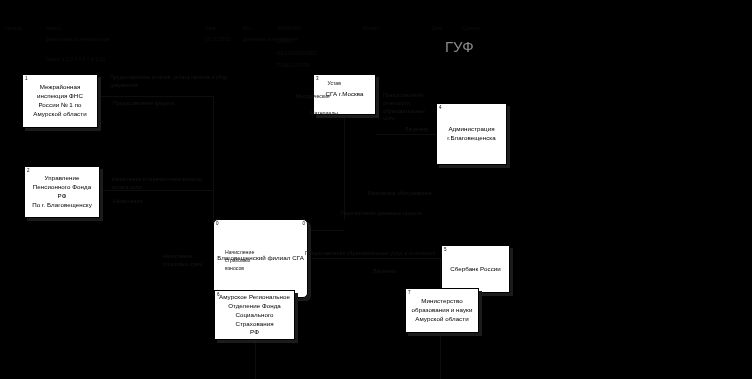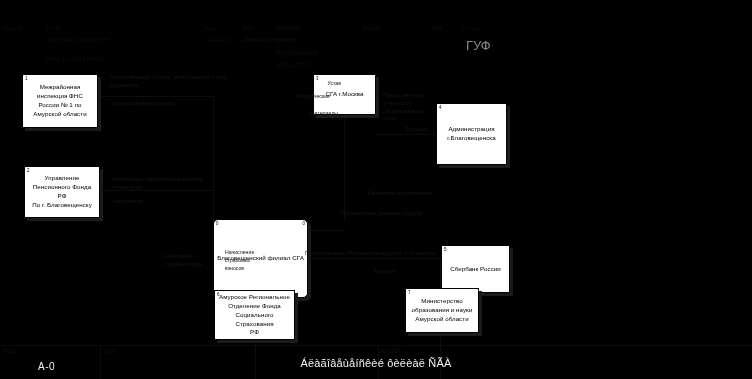--- a/index.html
+++ b/index.html
@@ -150,21 +150,21 @@
   <div class="hdr-label" style="left:277px; top:50px;">RECOMMENDED</div>
 
   <div class="hdr-label" style="left:277px; top:62px;">PUBLICATION</div>
 
   <div class="hdr-label" style="left:363px; top:25px;">Reader</div>
 
   <div class="hdr-label" style="left:432px; top:25px;">Date</div>
 
   <div class="hdr-label" style="left:462px; top:25px;">Context:</div>
 
-  <div style="position:absolute;left:466px;top:38px;font-size:13px;color:#8a8a8a;">ГУФ</div>
+  <div style="position:absolute;left:445px;top:38px;font-size:15px;color:#8a8a8a;">ГУФ</div>
 
   <div class="line h" style="left:98px;  top:96px;  width:115px;"></div>
   <div class="line v" style="left:213px; top:96px;  height:125px;"></div>
 
   <div class="line h" style="left:100px; top:190px; width:113px;"></div>
 
   <div class="line v" style="left:344px; top:115px; height:105px;"></div>
   <div class="line h" style="left:308px; top:230px; width:36px;"></div>
 
   <div class="line h" style="left:308px; top:258px; width:133px;"></div>
@@ -258,30 +258,14 @@
 страховых сумм</div>
 
   <div class="flow-label" style="left:225px; top:249px; width:48px;">Начисление
 страховых
 взносов</div>
 
   <div class="flow-label" style="left:305px; top:250px; width:190px;">Предоставление образовательных услуг и отчетности</div>
 
   <div class="flow-label" style="left:373px; top:268px; width:45px;">Лицензия</div>
 
-  <div class="footer">
-    <div class="vsep" style="left:100px;"></div>
-    <div class="vsep" style="left:378px;"></div>
-
-    <div class="cell-label" style="left:3px; top:4px;">NODE:</div>
-
-    <div class="node-value">A-0</div>
-
-    <div class="cell-label" style="left:103px; top:4px;">TITLE:</div>
-
-    <div class="title-value">Áëàãîâåùåíñêèé ôèëèàë ÑÃÀ</div>
-
-    <div class="cell-label" style="left:381px; top:4px;">NUMBER:</div>
-
-    <div class="number-value"></div>
-  </div>
 
 </div>
 
 </body></html>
════
*ASSIGNMENT*
Look through the entries. Copy out each line with "height" in it.

*ANSWER TO THE EXERCISE*
   <div class="line v" style="left:213px; top:96px;  height:125px;"></div>
   <div class="line v" style="left:344px; top:115px; height:105px;"></div>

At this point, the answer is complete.